• What to do: In the film review, what is the biggest obstacle for Theodore?

** Opening Supplied text block **

But to arrive at that exalted and zipless state, we must first climb over the encumbrances of mid-21st century Los Angeles. It's not a high, low or middle society so much as a neutered and frictionless tunnel of over-educated, close, but not touching (and yet so touchy) automatons, leading lives that appear more simulated than stimulating.

Don’t Touch the Exhibits

There is nothing Dystopian in the infrastructure. There are no marauding packs of feral gypsy gang lords. No one is warming over a post carbon, methane crisp at the beaches of tomorrow. The biggest obstacle for Theodore is to avoid stepping on the ankles and torsos of the wedged-in open house of Next Gen sun worshippers. Wealth distribution's been all figured out. Traffic patterns have been scheduled in advance. The obese and diabetic have retired to off-screen leper colonies. Convincing meds have released a drug-free world from the labors of addiction. Hostility means you're carrying someone else's baggage. And they're just as happy if you don't.

Most of the movie's confrontations are big drawn-out clashes of the genders. Relationships are skirmishes waiting to happen. Ironically Theodore's metro sexual manliness is hailed by his office mate and inspires his first post-divorce dating encounter. No sooner can you say restaurant selection anxiety disorder, his magic conquest carpet is rolled in and scorched by his blindsided dinner date. Her advanced academic pedigree belies her naughty school charms. The unfreezing of his flowing juices pushes her abandonment buttons: Is he the whole prayer resolution package or drive-by sleaze bag from the same package store?

** Closing Supplied text block **
** Opening Input data block **

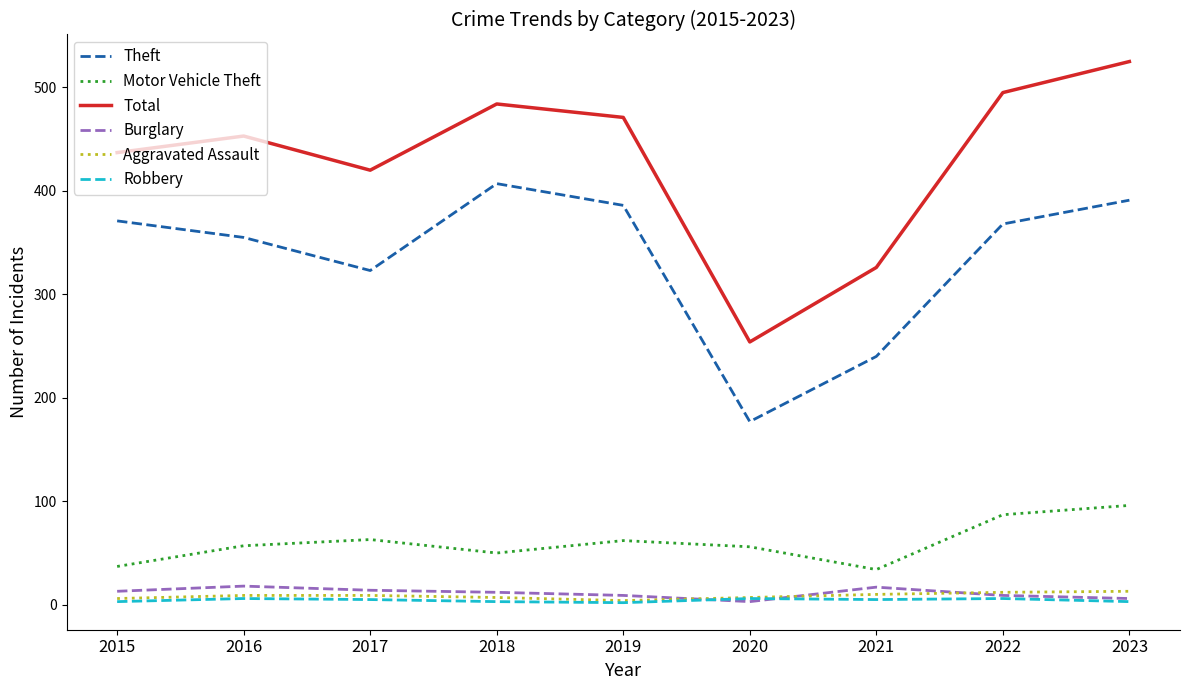

Is the value of Aggravated Assault at 2020 greater than the value of Total at 2023?

No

** Closing Input data block **

• Task answer: Avoiding stepping on the ankles and torsos of the wedged-in open house of Next Gen sun worshippers.